And their answer to the question of whether it is F or SF followes:Dune has been referred to as “science fiction’s supreme masterpiece,” yet science-fiction author Arthur C. Clarke said only J. R. R. Tolkien’s fantasy trilogy, The Lord of the Rings, could match it.
I never once considered Dune a work of Fantasy. Fantasy has always been to me at least, events and characters that could not be validified by science; such as magic spells, flying carpets, wizards, unicorns and such. I don't get that kind of impression by FH's Dune novels.Herbert originally published Dune as a serial story in the well-known science fiction magazine Analog in the early 1960s. Serial science fiction was part of a long tradition dating back to the early work of Clarke and Isaac Asimov in the 1930s and 1940s. Dune, however, represented a shift in the science-fiction genre away from concept-based writing to a form that paid more attention to plot and character. In the process, Dune co-opted a process formerly found in fantasy fiction known as world-building. World-building is the foundation of Tolkien’s Lord of the Rings, and it also plays a central role in Dune. Like Tolkien’s novels, Dune presents its reader with a bewildering number of imaginary people, places, things, and ideas. Herbert creates a world set 8,000 years in the future. The effect of world-building, however, is to move the story from a familiar future scenario to a more and more unrecognizable one. The progression moves the novel from the somewhat familiar sphere of speculative science fiction into a more unrecognizable world of fantasy.

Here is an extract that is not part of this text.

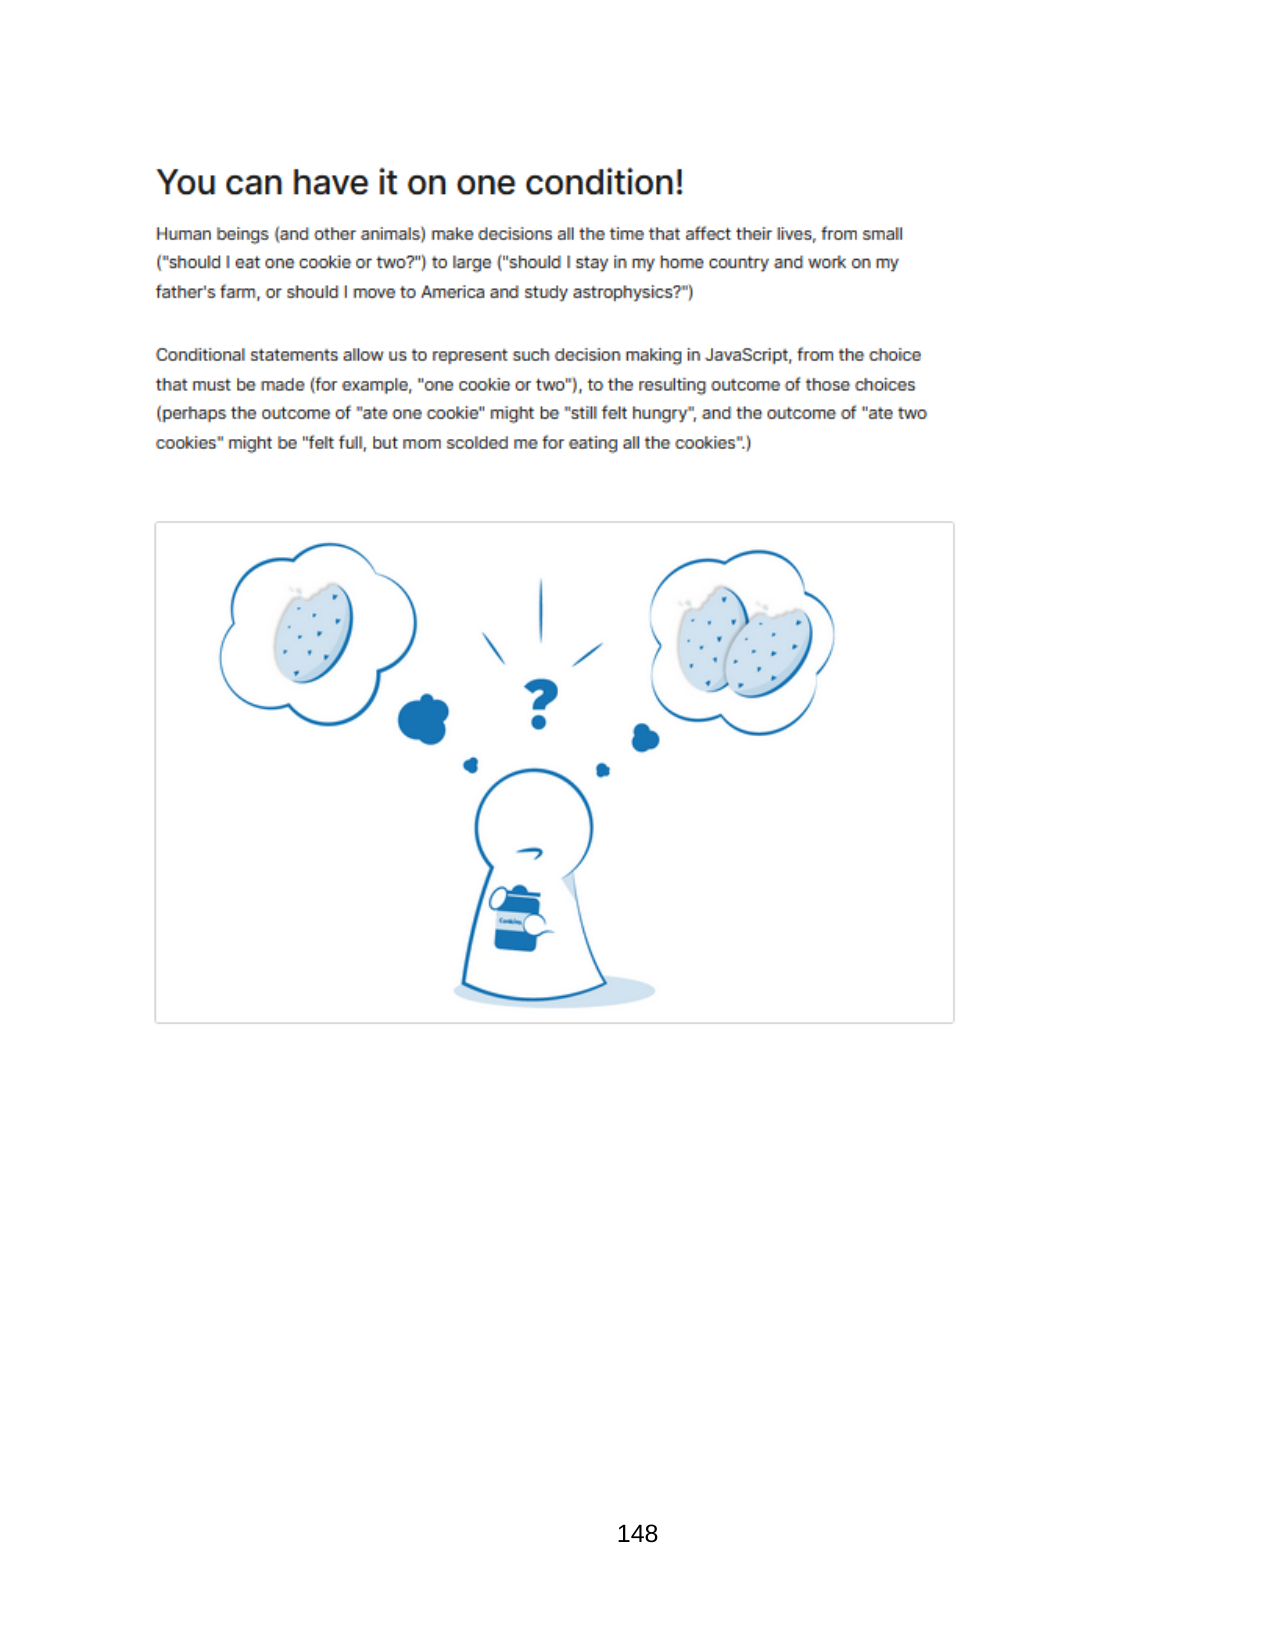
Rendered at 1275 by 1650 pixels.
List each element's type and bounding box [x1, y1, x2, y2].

picture [150, 150, 968, 471]
picture [150, 509, 966, 1032]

Dune was one of the first major works of science fiction to blur the lines between science fiction and fantasy—two genres that are now so similar that they almost always share the same shelves at bookstores. The fantasy and science-fiction genres were combined perhaps most successfully in the Star Wars films, which placed fantasy tales in science fiction-influenced settings. Whereas Star Wars used the combination primarily for spectacle and entertainment, Herbert used Dune’s combination of fantasy and science fiction to address serious ecological, religious, and political issues.
I mean we have been discussion the relation of worms and sandtrout as if they had a real basis in science, not magic. Does anyone feel that Dune contains elements of Fantasy in it? If so, what part, and why is it Fantasy to you?